Both Ref and I have put Limb Saver recoil pads on our guns......makes a huge difference when hunting geese out of a lay down blind and not always getting the gun properly into your shoulder.That adds another 2" or so to the gun.


----------



## ShineRunner (Sep 11, 2002)

I load all my shotgun shells and I am always reading stuff about this subject. Somewhere I read that barrel length doesn't have very much to do with velocity or pattern anymore because of the new technology in components. If this is so then the length of barrel is a personal preference only. I will try to find the information about this I will post it. :beer:

I am using a 3" 20ga load that is great for pheasant. Well over 1300' per second and I get a 65% pattern at 35 yards using a 30" circle. I have a Benelli M-1 with 24" barrel.


----------



## Zeboy (Aug 21, 2003)

I just had to make a few comments on this one . . .

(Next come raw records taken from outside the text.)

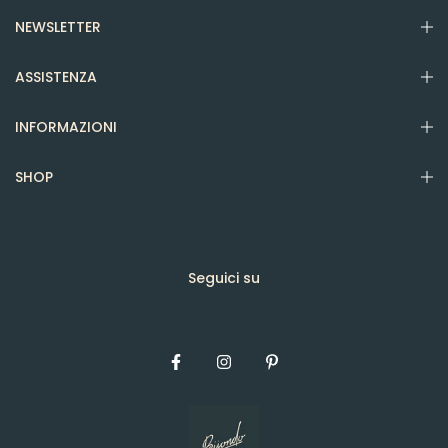
NEWSLETTER
ASSISTENZA
INFORMAZIONI
SHOP
Seguici su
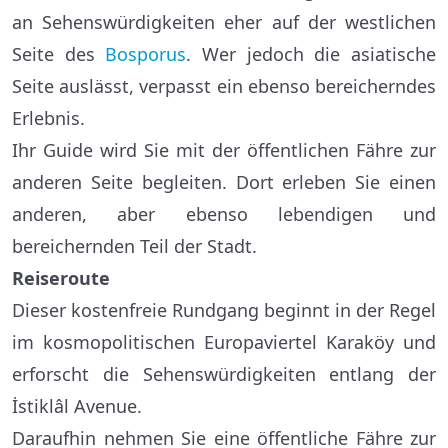
an Sehenswürdigkeiten eher auf der westlichen
Seite des
Bosporus
. Wer jedoch die asiatische
Seite auslässt, verpasst ein ebenso bereicherndes
Erlebnis.
Ihr Guide wird Sie mit der öffentlichen Fähre zur
anderen Seite begleiten. Dort erleben Sie einen
anderen, aber ebenso lebendigen und
bereichernden Teil der Stadt.
Reiseroute
Dieser kostenfreie Rundgang beginnt in der Regel
im kosmopolitischen Europaviertel Karaköy und
erforscht die Sehenswürdigkeiten entlang der
İstiklâl Avenue.
Daraufhin nehmen Sie eine öffentliche Fähre zur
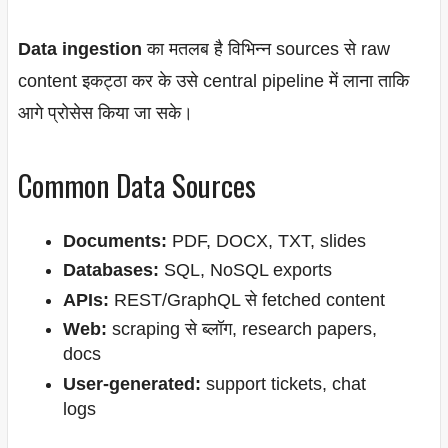
Data ingestion
का मतलब है विभिन्न sources से raw
content इकट्ठा कर के उसे central pipeline में लाना ताकि
आगे प्रोसेस किया जा सके।
Common Data Sources
Documents:
PDF, DOCX, TXT, slides
Databases:
SQL, NoSQL exports
APIs:
REST/GraphQL से fetched content
Web:
scraping से ब्लॉग, research papers,
docs
User-generated:
support tickets, chat
logs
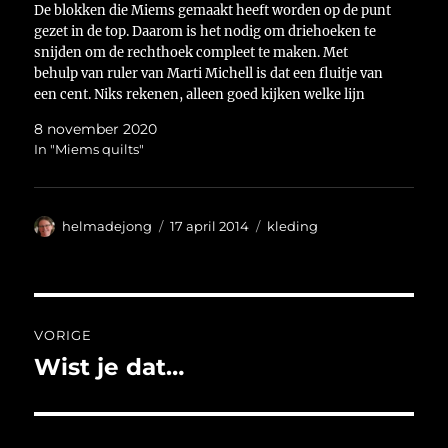
De blokken die Miems gemaakt heeft worden op de punt
gezet in de top. Daarom is het nodig om driehoeken te
snijden om de rechthoek compleet te maken. Met
behulp van ruler van Marti Michell is dat een fluitje van
een cent. Niks rekenen, alleen goed kijken welke lijn
van…
8 november 2020
In "Miems quilts"
Auteur
Geplaatst
Categorieën
helmadejong
17 april 2014
kleding
op
Bericht
VORIGE
navigatie
Wist je dat…
Vorig
bericht:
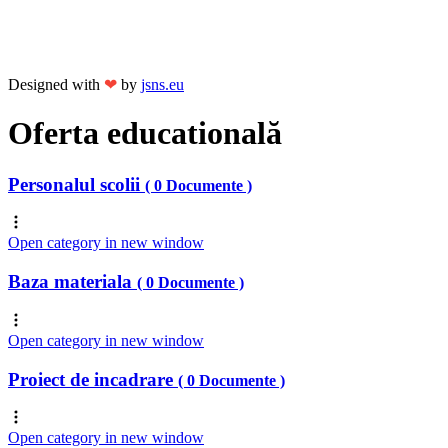
Designed with
❤
by
jsns.eu
Oferta educatională
Personalul scolii
( 0 Documente )
Open category in new window
Baza materiala
( 0 Documente )
Open category in new window
Proiect de incadrare
( 0 Documente )
Open category in new window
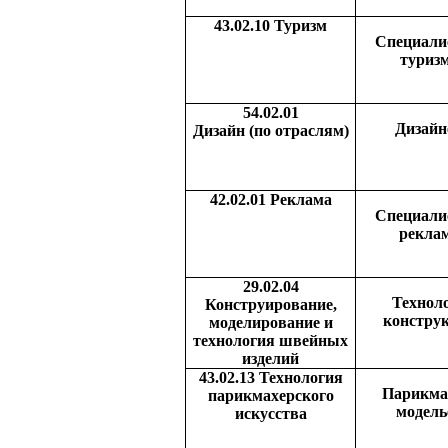
43.02.10 Туризм
Специали
туриз
54.02.01
Дизайн
Дизайн (по отраслям)
42.02.01 Реклама
Специали
рекла
29.02.04
Техноло
Конструирование,
констру
моделирование и
технология швейных
изделий
43.02.13 Технология
Парикма
парикмахерского
модель
искусства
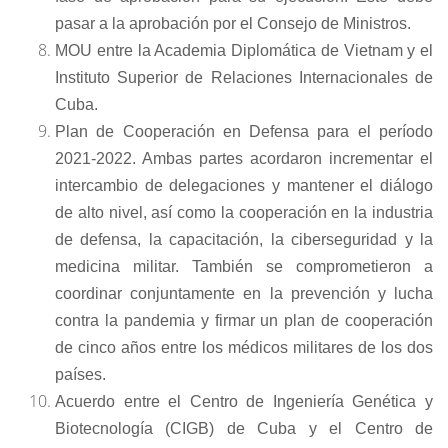
pasar a la aprobación por el Consejo de Ministros.
MOU entre la Academia Diplomática de Vietnam y el
Instituto Superior de Relaciones Internacionales de
Cuba.
Plan de Cooperación en Defensa para el período
2021-2022. Ambas partes acordaron incrementar el
intercambio de delegaciones y mantener el diálogo
de alto nivel, así como la cooperación en la industria
de defensa, la capacitación, la ciberseguridad y la
medicina militar. También se comprometieron a
coordinar conjuntamente en la prevención y lucha
contra la pandemia y firmar un plan de cooperación
de cinco años entre los médicos militares de los dos
países.
Acuerdo entre el Centro de Ingeniería Genética y
Biotecnología (CIGB) de Cuba y el Centro de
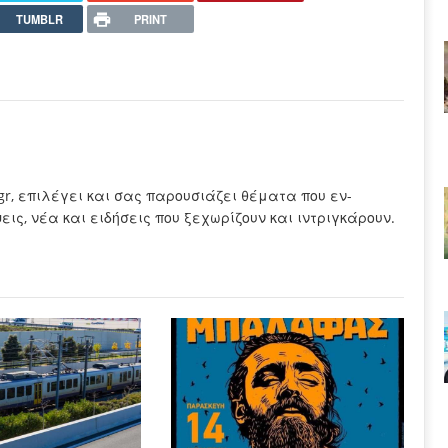
TUMBLR
PRINT
.gr, επιλέγει και σας παρουσιάζει θέματα που εν-
ς, νέα και ειδήσεις που ξεχωρίζουν και ιντριγκάρουν.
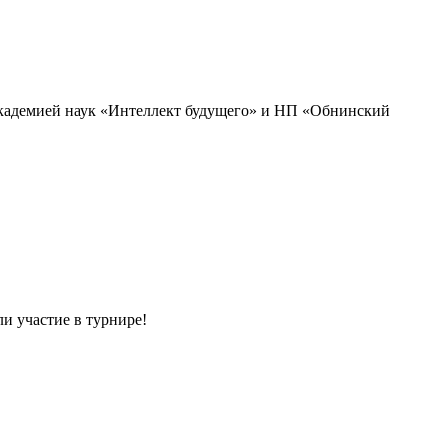
академией наук «Интеллект будущего» и НП «Обнинский
и участие в турнире!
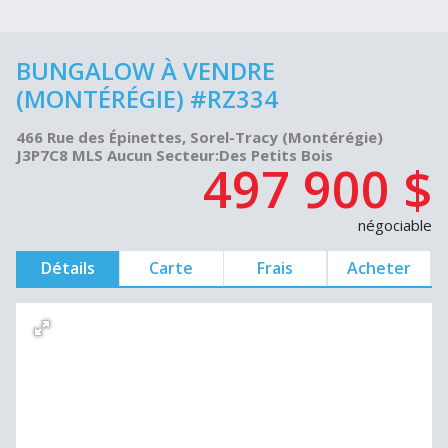
BUNGALOW À VENDRE
(MONTÉRÉGIE) #RZ334
466 Rue des Épinettes, Sorel-Tracy (Montérégie)
J3P7C8 MLS Aucun Secteur:Des Petits Bois
497 900 $
négociable
Détails
Carte
Frais
Acheter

For starters - You can't compare the barrel length of an automatic or even a pump with that of an O/U. The receiver length is completely different between an auto and an O/U.

My point is - If you take your Binelli MI with 24" barrels and put it next to any O/U with 28" barrels you will find tha the overall length of the two guns are very similar.

Yes - Barrel length is very much a personal preference. Try as many guns as you can get your hands on before you have to make the purchase. You may be suprised at what you decide.

In regards to O/U's - when I was young and naive I went out and bought a couple guns with 26" barrels because I thought they would be lighter and quicker . . . Bottom line is that they have both been replaced with those with 28" barrels. The swing is smoother, the balance is better, they are just as quick with very little difference in weight. The only thing that is lighter is my wallet because I wasn't happy with the guns I originaly purchased.

Good luck. Do your homework first.


----------